The back buttons are customisable and come in two forms, either a dome or a lever, and are magnetically attached to the back of the device. This is not present on the base DualSense controller.
Another new design feature of the DualSense Edge is the removable joysticks and stick caps; the Edge comes with three joy cap options: low-dome, medium-dome and high-dome. The removable joysticks also ensure that you won’t need to replace the entire controller if it starts to suffer from joystick drift. Spare joysticks can be found on the PlayStation website for £19.99.
Moreover, the DualSense Edge comes bundled with a sturdy white carrying case that features a passthrough port for charging. This makes it easier to take your controller on the go and is the best place to store the spare back buttons and joystick caps that pair with the Edge. The case also contains a new braided 4-metre USB-C cable and a charger lock that ensures your charger won’t become disconnected during intensive gaming sessions.
While the charger can be used with the base DualSense, the charger lock only works with the DualSense Edge due to its pronged design.
Both the DualSense and DualSense Edge feature haptic feedback, seemingly having the same vibration techniques and strength. Both reviews note how immersive and responsive haptic feedback is and how it helps improve all the supported titles it’s paired with.
In terms of battery life, the base DualSense comes out on top. We found the DualSense to last up to 13-hours before needing to be recharged, while the DualSense Edge only hit around five-hours.
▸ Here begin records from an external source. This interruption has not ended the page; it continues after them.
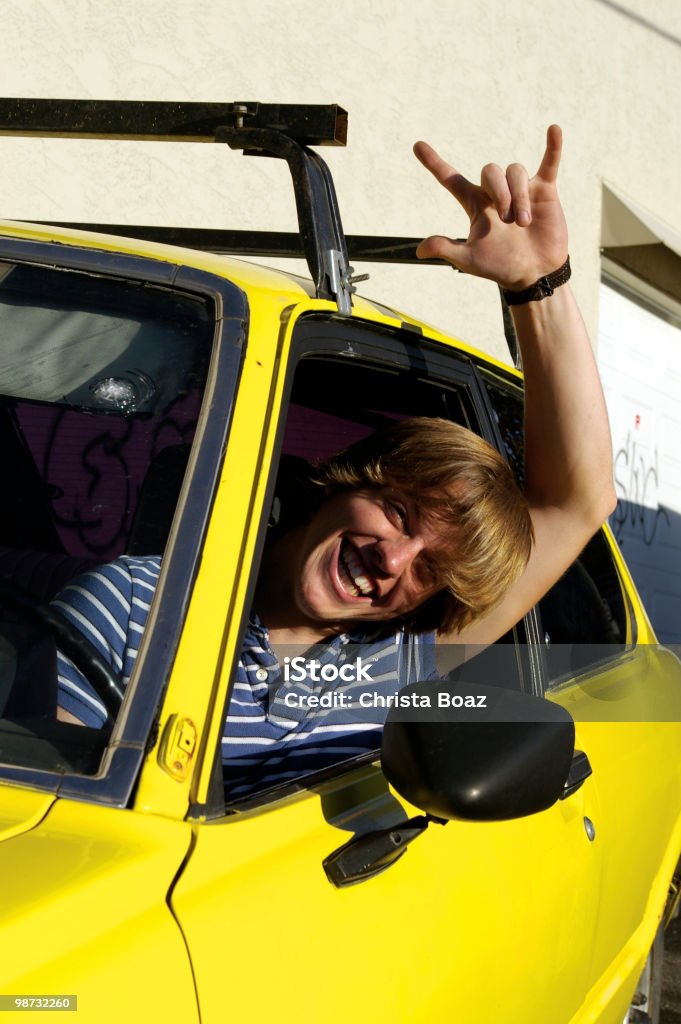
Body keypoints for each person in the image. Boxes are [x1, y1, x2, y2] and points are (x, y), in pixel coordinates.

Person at [54, 125, 616, 795]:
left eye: (431, 568)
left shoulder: (403, 657)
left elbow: (578, 503)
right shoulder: (130, 607)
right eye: (401, 514)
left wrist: (537, 286)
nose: (395, 562)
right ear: (343, 480)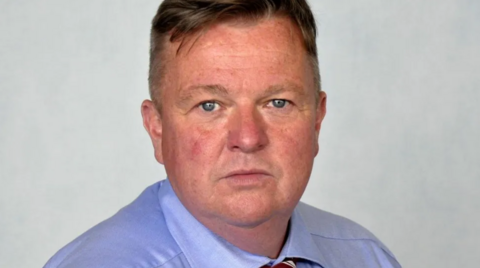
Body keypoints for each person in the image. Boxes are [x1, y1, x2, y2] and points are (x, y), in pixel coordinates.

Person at [45, 0, 401, 267]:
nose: (247, 138)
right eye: (210, 105)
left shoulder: (365, 257)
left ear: (317, 121)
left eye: (277, 102)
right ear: (157, 127)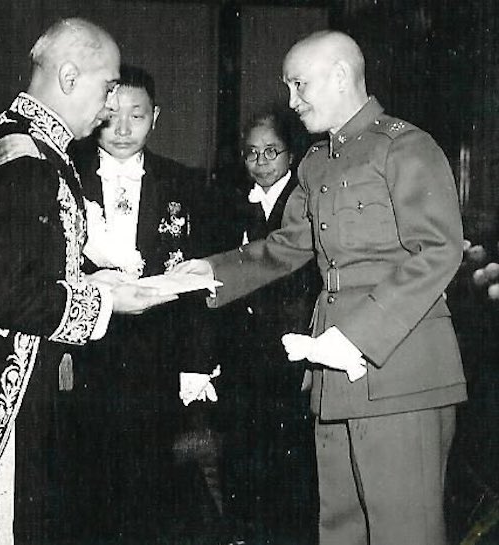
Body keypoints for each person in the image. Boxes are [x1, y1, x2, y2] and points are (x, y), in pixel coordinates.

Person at [176, 30, 467, 545]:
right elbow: (288, 244)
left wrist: (355, 337)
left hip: (397, 369)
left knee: (405, 532)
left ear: (339, 75)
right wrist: (210, 270)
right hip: (332, 373)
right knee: (340, 528)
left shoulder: (406, 146)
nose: (292, 101)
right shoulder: (316, 162)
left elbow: (439, 251)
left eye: (299, 85)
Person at [0, 19, 176, 545]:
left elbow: (23, 266)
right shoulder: (27, 161)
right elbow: (10, 295)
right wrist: (106, 300)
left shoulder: (22, 140)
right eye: (107, 87)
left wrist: (94, 279)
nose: (109, 105)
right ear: (70, 78)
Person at [68, 65, 222, 544]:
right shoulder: (65, 175)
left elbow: (200, 283)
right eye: (110, 114)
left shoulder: (186, 184)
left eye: (136, 115)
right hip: (85, 352)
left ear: (155, 116)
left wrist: (196, 364)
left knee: (153, 486)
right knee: (83, 485)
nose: (121, 128)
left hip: (158, 356)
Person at [214, 109, 319, 544]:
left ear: (290, 153)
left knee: (288, 461)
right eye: (251, 153)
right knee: (240, 450)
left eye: (271, 151)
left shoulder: (306, 199)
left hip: (290, 349)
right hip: (244, 351)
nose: (261, 161)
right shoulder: (231, 201)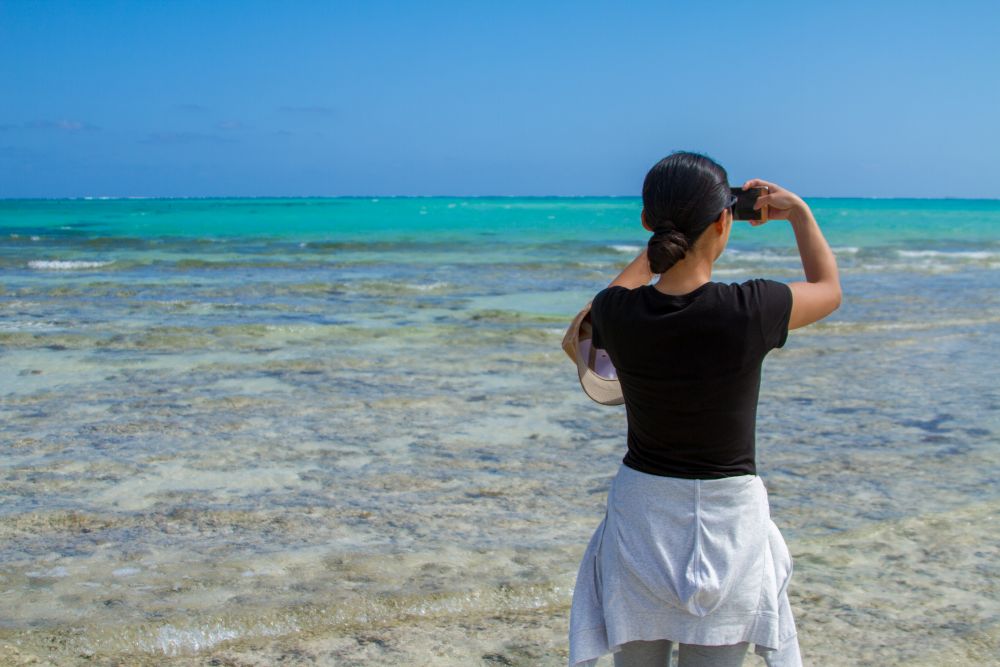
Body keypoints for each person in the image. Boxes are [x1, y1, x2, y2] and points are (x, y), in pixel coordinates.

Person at [568, 151, 841, 667]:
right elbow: (828, 290)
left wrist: (662, 242)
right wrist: (800, 215)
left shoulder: (615, 312)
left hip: (642, 517)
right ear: (723, 221)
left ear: (647, 222)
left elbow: (611, 296)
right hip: (728, 523)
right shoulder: (752, 308)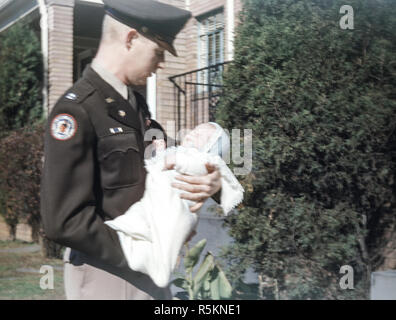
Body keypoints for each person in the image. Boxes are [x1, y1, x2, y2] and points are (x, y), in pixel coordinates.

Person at [40, 0, 222, 300]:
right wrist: (144, 250)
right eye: (158, 52)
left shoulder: (135, 105)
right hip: (109, 273)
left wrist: (211, 182)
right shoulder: (76, 111)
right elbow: (63, 221)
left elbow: (158, 163)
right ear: (131, 39)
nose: (161, 64)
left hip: (149, 268)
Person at [105, 122, 244, 288]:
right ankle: (145, 259)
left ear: (210, 147)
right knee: (141, 223)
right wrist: (162, 153)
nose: (193, 133)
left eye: (201, 136)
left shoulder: (200, 159)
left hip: (178, 208)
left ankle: (160, 270)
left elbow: (184, 164)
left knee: (162, 240)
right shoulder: (179, 151)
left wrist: (169, 158)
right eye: (195, 129)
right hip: (160, 204)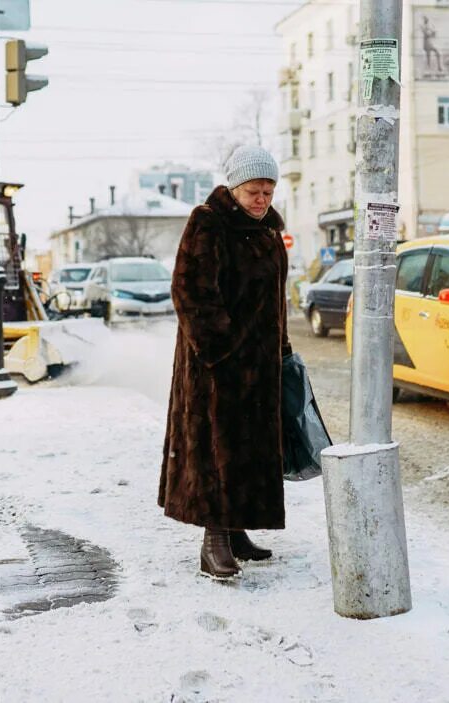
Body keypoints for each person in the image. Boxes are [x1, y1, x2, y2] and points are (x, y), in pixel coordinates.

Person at [159, 146, 291, 581]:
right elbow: (190, 291)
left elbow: (275, 300)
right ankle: (213, 540)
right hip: (217, 367)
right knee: (218, 448)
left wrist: (282, 348)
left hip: (261, 365)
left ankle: (236, 531)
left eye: (268, 192)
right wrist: (222, 350)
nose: (262, 200)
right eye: (254, 191)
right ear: (234, 188)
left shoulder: (270, 231)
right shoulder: (209, 223)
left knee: (250, 448)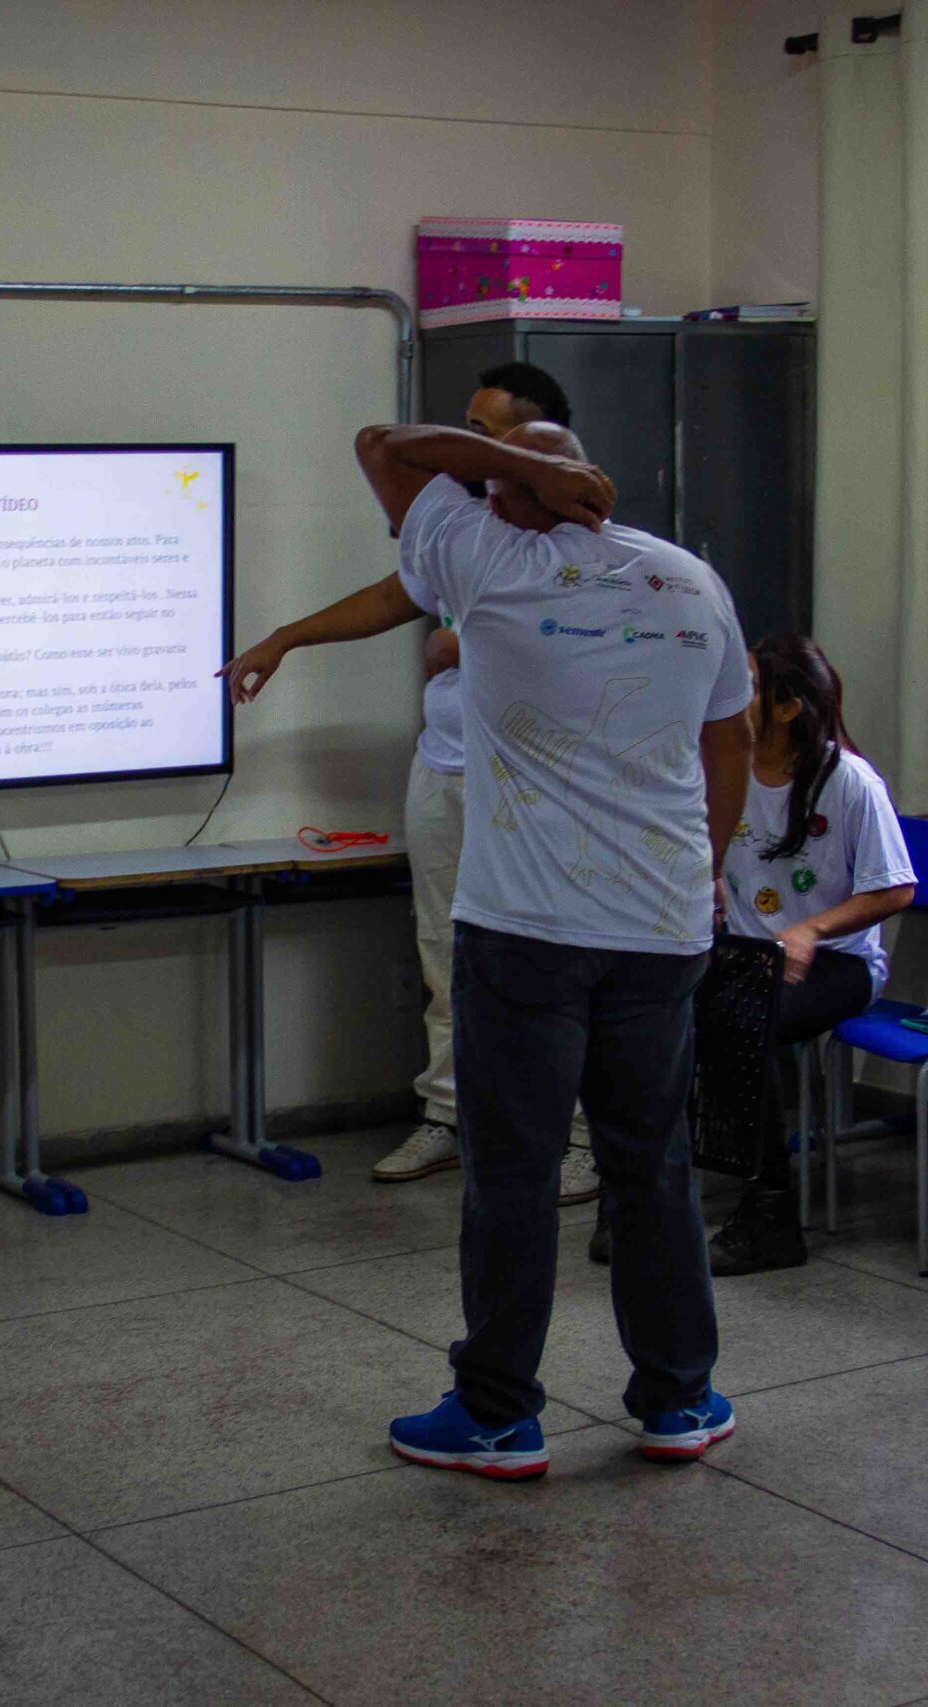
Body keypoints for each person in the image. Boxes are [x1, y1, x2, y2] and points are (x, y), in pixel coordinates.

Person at [345, 417, 753, 1479]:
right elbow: (730, 737)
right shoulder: (686, 578)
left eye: (490, 475)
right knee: (650, 1163)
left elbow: (384, 443)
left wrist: (517, 471)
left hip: (526, 931)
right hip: (662, 924)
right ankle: (678, 1399)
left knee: (514, 1173)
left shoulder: (481, 554)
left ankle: (494, 1414)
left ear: (499, 488)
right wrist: (702, 869)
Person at [218, 364, 599, 1204]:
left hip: (537, 786)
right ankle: (449, 1113)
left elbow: (580, 635)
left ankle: (575, 1135)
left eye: (488, 433)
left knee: (550, 963)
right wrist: (284, 636)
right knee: (446, 954)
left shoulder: (580, 524)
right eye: (465, 425)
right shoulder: (465, 525)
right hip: (449, 766)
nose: (466, 448)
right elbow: (397, 587)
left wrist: (473, 640)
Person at [588, 633, 916, 1275]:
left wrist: (810, 929)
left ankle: (770, 1214)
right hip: (739, 954)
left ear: (789, 708)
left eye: (751, 688)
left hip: (836, 963)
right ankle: (643, 1200)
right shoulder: (719, 766)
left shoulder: (847, 781)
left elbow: (896, 887)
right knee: (648, 1016)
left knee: (740, 1020)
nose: (730, 697)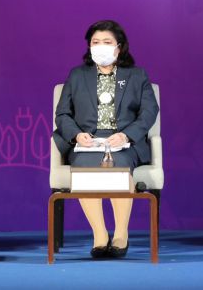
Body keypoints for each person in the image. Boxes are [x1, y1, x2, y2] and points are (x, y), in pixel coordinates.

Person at [53, 20, 159, 259]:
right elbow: (62, 114)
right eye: (95, 42)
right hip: (87, 142)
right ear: (89, 46)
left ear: (119, 47)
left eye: (107, 42)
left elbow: (149, 111)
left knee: (119, 168)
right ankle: (99, 235)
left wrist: (126, 135)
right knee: (84, 169)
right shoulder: (77, 75)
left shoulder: (137, 75)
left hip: (123, 141)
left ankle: (121, 234)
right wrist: (77, 135)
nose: (100, 46)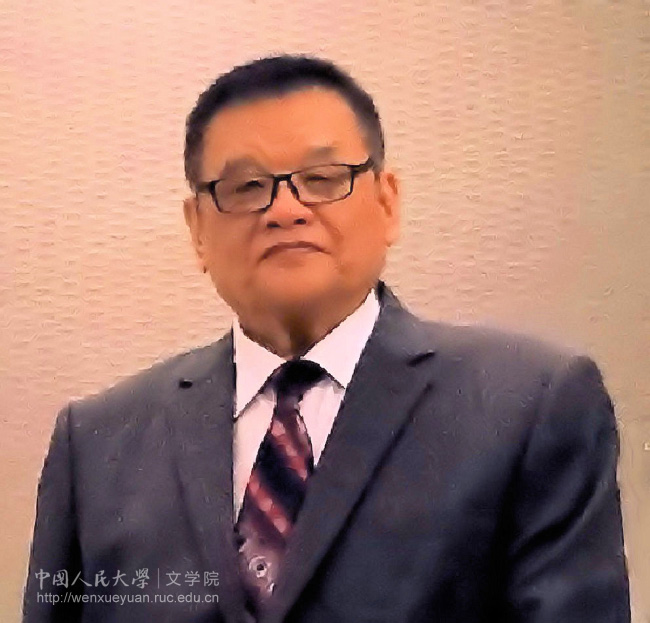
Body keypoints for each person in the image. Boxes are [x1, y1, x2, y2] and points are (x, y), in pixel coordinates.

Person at [23, 54, 630, 623]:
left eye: (322, 178)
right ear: (198, 229)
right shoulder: (96, 443)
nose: (285, 210)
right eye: (245, 187)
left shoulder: (528, 406)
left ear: (387, 203)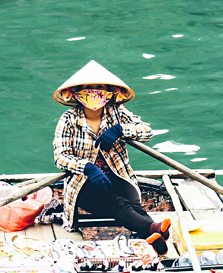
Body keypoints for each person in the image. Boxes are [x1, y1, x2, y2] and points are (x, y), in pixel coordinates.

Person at [52, 60, 171, 254]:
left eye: (99, 88)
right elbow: (60, 157)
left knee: (133, 205)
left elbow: (147, 132)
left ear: (109, 92)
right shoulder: (68, 119)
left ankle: (150, 235)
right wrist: (88, 167)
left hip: (118, 176)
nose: (94, 93)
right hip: (85, 183)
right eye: (88, 88)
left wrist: (120, 130)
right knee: (118, 203)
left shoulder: (117, 112)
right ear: (78, 92)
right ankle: (153, 229)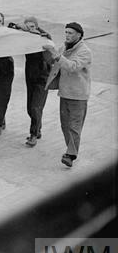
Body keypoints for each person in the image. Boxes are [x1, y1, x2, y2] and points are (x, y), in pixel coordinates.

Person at [44, 22, 92, 168]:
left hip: (78, 96)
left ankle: (71, 155)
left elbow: (73, 66)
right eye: (66, 32)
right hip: (64, 93)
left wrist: (57, 56)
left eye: (70, 33)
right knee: (65, 125)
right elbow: (53, 60)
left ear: (79, 35)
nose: (67, 35)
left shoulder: (85, 51)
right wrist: (45, 43)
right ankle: (70, 150)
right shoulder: (64, 47)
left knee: (74, 126)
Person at [8, 16, 54, 147]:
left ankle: (33, 134)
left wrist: (27, 30)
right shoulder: (25, 38)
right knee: (30, 107)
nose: (30, 30)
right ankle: (38, 129)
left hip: (43, 77)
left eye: (32, 27)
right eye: (28, 27)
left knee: (35, 107)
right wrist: (17, 27)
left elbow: (44, 38)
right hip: (30, 76)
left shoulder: (44, 36)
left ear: (37, 26)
Sony claims that since the Edge keeps the same shape as the original controller but packs so many more features, it drains the battery much faster.
The speed at which the battery drains will also be impacted by the haptic feedback and lighting features, as we expect that both controllers will have a longer battery life with these disabled.
The DualSense Edge controller comes fitted with adaptive triggers that are rubberised. The player can choose between three different modes, depending on how responsive you want the triggers to be. There is full range, medium range and short range, with short range being best for FPS titles like Call of Duty: Modern Warfare, and long range offering a more gradual sense of movements, ideal for games like Gran Turismo 7.
While the DualSense does feature these triggers on the back of the controller, there is no option to switch the range from full to short, making it less customisable.
Unlike the DualSense controller, users have the option of running through a guide of the DualSense Edge software so they can get to grips with all the new features.
Players can remap every button on the Edge – aside from the PS button – with the option of adjusting the dead zones in both the adaptive triggers and joysticks. Sony has given users four profiles that can be customised at will, and you can switch between those profiles whenever you please.
These profiles can all be accessed by pressing the Function buttons at the bottom of the screen, with our reviewer noting that switching between profiles mid-game felt seamless and a lot less intrusive than you may expect.
Overall, the DualSense Edge stands head and shoulders above the DualSense in terms of customisation, but it comes with a hefty price tag. We would recommend the DualSense Edge to any professional gamers who want to personalise their experience while gaming since it comes with almost endless possibilities.
However, for casual gamers this may not be worth the investment. In our review of the DualSense Edge, we noted that getting used to the new layouts and back buttons can be a little cumbersome and may be too overwhelming for some players, meaning that you won’t see an immediate performance improvement upon first use.
If you’re not someone who is going to benefit from new button layouts and precise control, then the regular DualSense is the most cost-effective option, but we would recommend that hardcore gamers see what they can achieve with the DualSense Edge.